Szefowi grupy, (tzw. klub płatnych morderców,) Ukraińcowi Siergiejowi S., zarzucono 3 zabójstwa (w tym zabójstwo na zlecenie przed trzema laty Wiesława K. pseudonim "Szwarceneger"), i wielokrotne próby zabójstwa. Według prokuratury Ukrainiec brał także bezpośredni udział w zastrzeleniu byłego kompana "Nikosia", Ryszarda G. pseudonim "Tato" a także w zabójstwie właściciela warsztatu samochodowego w Gdańsku Piotra S. Płatny morderca z Ukrainy - zdaniem gdańskich prokuratorów - trzykrotnie usiłował zabić biznesmena z Gdyni Macieja N, uznawanego za jednego z najbogatszych Polaków. „Mamy dużo dowodów, ale czy wszystkie zarzuty uda się utrzymać poczekamy zobaczymy" - mówił kilka miesięcy temu prokurator okręgowy w Gdańsku Ireneusz Tomaszewski.
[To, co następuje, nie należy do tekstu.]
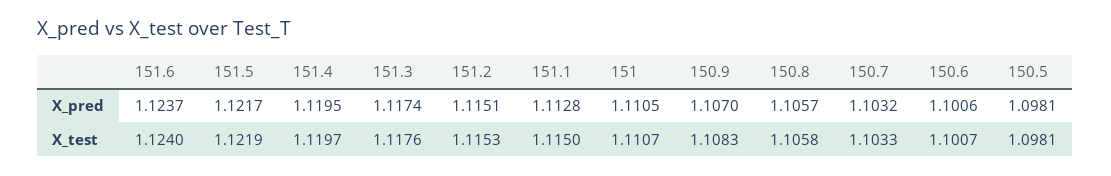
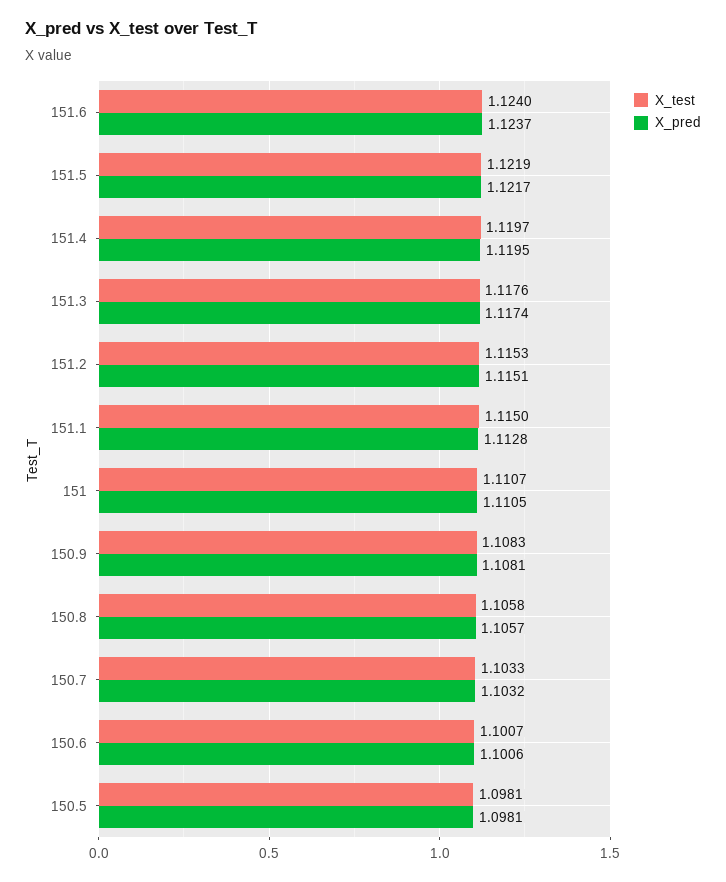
X_pred, 150.9: 1.107 -> 1.1081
Ukraińcowi grozi dożywotnie więzienie. Oprócz Siergieja S. akt oskarżenia obejmuje współpracujących z Ukraińcem ośmiu Polaków. Kilku z nich będzie odpowiadało za bezpośredni udział w zamachach. Dzisiejszej rozprawie towarzyszą nadzwyczajne środki bezpieczeństwa. Największa sala rozpraw w gmachu gdańskiego sądu zamieniła się w fortecę. Ława oskarżonych odizolowana została specjalnie zabezpieczoną klatką. Świadków przy wejściu wita bramka do wykrywania metalu. Z innych zabezpieczeń przygotowano specjalne dzwonki antynapadowe. Kiedy doszłoby do próby naruszenia nietykalności sądu, natychmiast powiadomiona zostanie dyżurka policji sądowej. jest też odizolowane pomieszczenie dla świadków incognito oraz specjalnie wykute w ścianach sądu przejście. Wszystko po to, aby biorący udział w procesie świadkowie incognito czuli się bezpiecznie. Oprócz takich osób, w sprawie ma zeznawać dodatkowo 200 świadków.
Siegiej S. wpadł w ręce policji prawie dwa lata temu. Początkowo wiązano go także ze śmiercią Nikosia domniemanego szefa trójmiejskich gangsterów oraz z zabójstwem bylego komendanta głównego policji Marka Papały. Jednak te dwa wątki śledztwa zostały odrzucone.